横浜環状道路は、中心市街地の交通混雑の緩和を目的に計画されました。うち圏央道に位置付けられている南側区間は、8年度から用地買収に入っています。
東京湾横断道路の完成記念イベントを計画
―東京湾横断道路がいよいよ完成しますね
内藤
いよいよ完成が迫りました。これを記念して開通前にイベントを実施する予定です。横断道路の利用促進と、空洞化が目立つ川崎・横浜の臨海部の再活性化を図るのがイベントの狙いです。
川崎市川崎区浮島地区と東京湾横断道路などを会場に「神奈川県東京湾横断道路完成記念イベント実行委員会」(神奈川県、横浜市、川崎市ほか民間経済団体で構成)が、東京湾横断道路完成記念シンポジウム、東京湾横断道路完成記念パネル展、海上クルーズなどを計画しています。
―治水事業では、「かながわセーフティ(safety)リバー50」と題された都市河川重点整備計画がありますが、どのような内容ですか
内藤
神奈川県は急激な都市化の進行により、本来流域の持つ保水・遊水機能が急激に低下した結果、短期間に出水する都市型の水害が増加しています。このため、特に過去に大雨で水害が発生した河川や都市化の著しい河川について、平成3年度から県内6地域の15河川について重点的に整備を進めているわけです。
鶴見川では、流域の急激な都市化に対応するため、平成元年度に長期的展望にたった「鶴見川新流域整備計画」を策定し、建設省と県とで河川改修を進めています。
このうち、鶴見川の谷本川では、旧河川敷を利用した恩廻公園の地下に調節池の建設を進めており、その容量は約11万トンに及びます。現在、建設中の立坑が平成9年度に完成し、引続き貯留トンネルの工事に着手する予定です。

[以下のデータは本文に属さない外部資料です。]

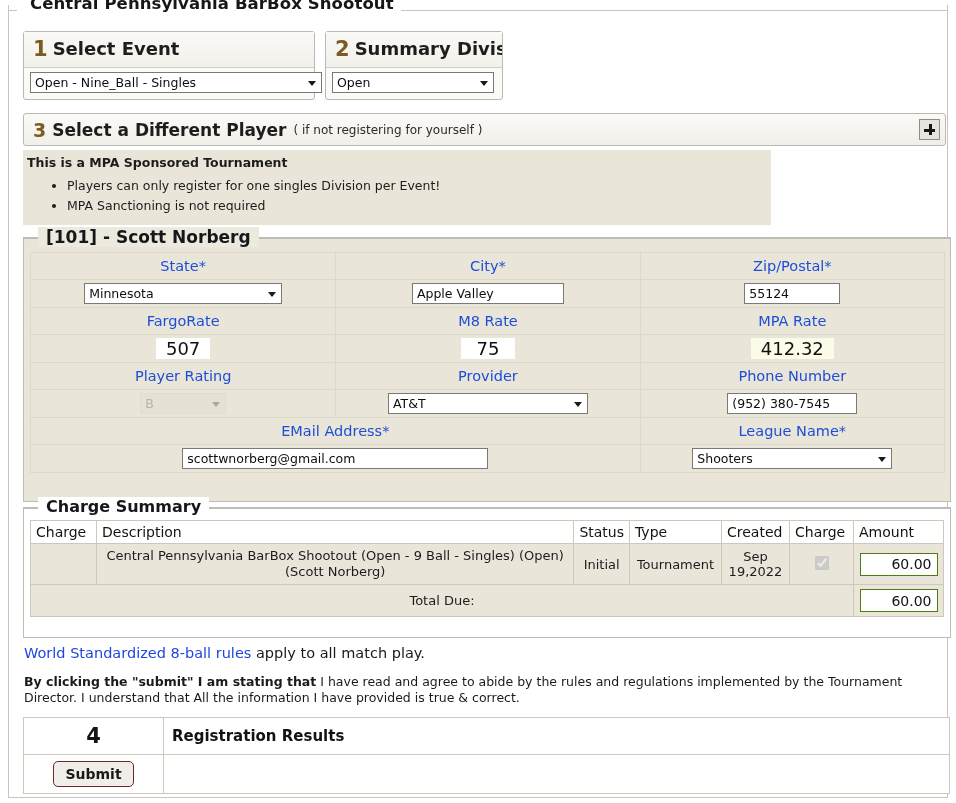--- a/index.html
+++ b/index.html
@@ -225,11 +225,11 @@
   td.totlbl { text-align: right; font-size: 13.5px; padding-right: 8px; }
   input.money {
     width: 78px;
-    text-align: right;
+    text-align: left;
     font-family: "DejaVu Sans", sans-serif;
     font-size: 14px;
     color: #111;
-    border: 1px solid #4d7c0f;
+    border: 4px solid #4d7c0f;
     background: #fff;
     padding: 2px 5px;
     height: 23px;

―湘南の平塚海岸ではヘッドランド整備に取り組んでいますね
内藤
平塚海岸においては、相模川河口部から約1.5kmにわたり長期的な侵食傾向が現れています。このため、侵食対策としてヘッドランド整備工事に8年度から着手しています。
県の調査では、昭和51年と平成5年との汀線比較で約10mほど、水深‐2mラインでも大きいところは30mほどそれぞれ後退しています。
そこで平成13年度の完成を目標に、工費33億円を投入してヘッドランド1基と横堤300m、縦堤80mを設置する計画です。親水性を持たせるため、法面を階段ブロックにし、スロープを設け水際まで近付けるようにしたり、自然石、擬石などを配置します。
国体開催に向けマリーナを整備
―平成10年に国体が開催されますが、公共マリーナの整備状況は
内藤
現在、県営マリーナである湘南港、葉山港の2港について再整備を実施しています。海洋性レクリエーションの需要の多様化に対応するため、ヨット保管隻数を、湘南港では990から1,700隻に、葉山港は299から489隻に拡大します。あわせて緑地や親水プロムナードも整備しています。
―建設業界への要望をお聞かせください
内藤
「新しい競争の時代」の建設産業を育成するために、県としても「企業体質の強化を行い、エンドユーザーに対して良いものを安く供給」「優れた企業が自由に伸びられる競争環境づくり」「技術に優れた人材が将来を託せる産業づくり」を目標とし、特に技術力の競争を促していきたいと思っています。
県内の景況については、9年度下期には顕著な回復傾向が現れるという予測もありますが、少なくとも当面は厳しい状況が続くと思われます。このような状況のときこそ経営改善を図り、力を蓄えて頂きたいものですね。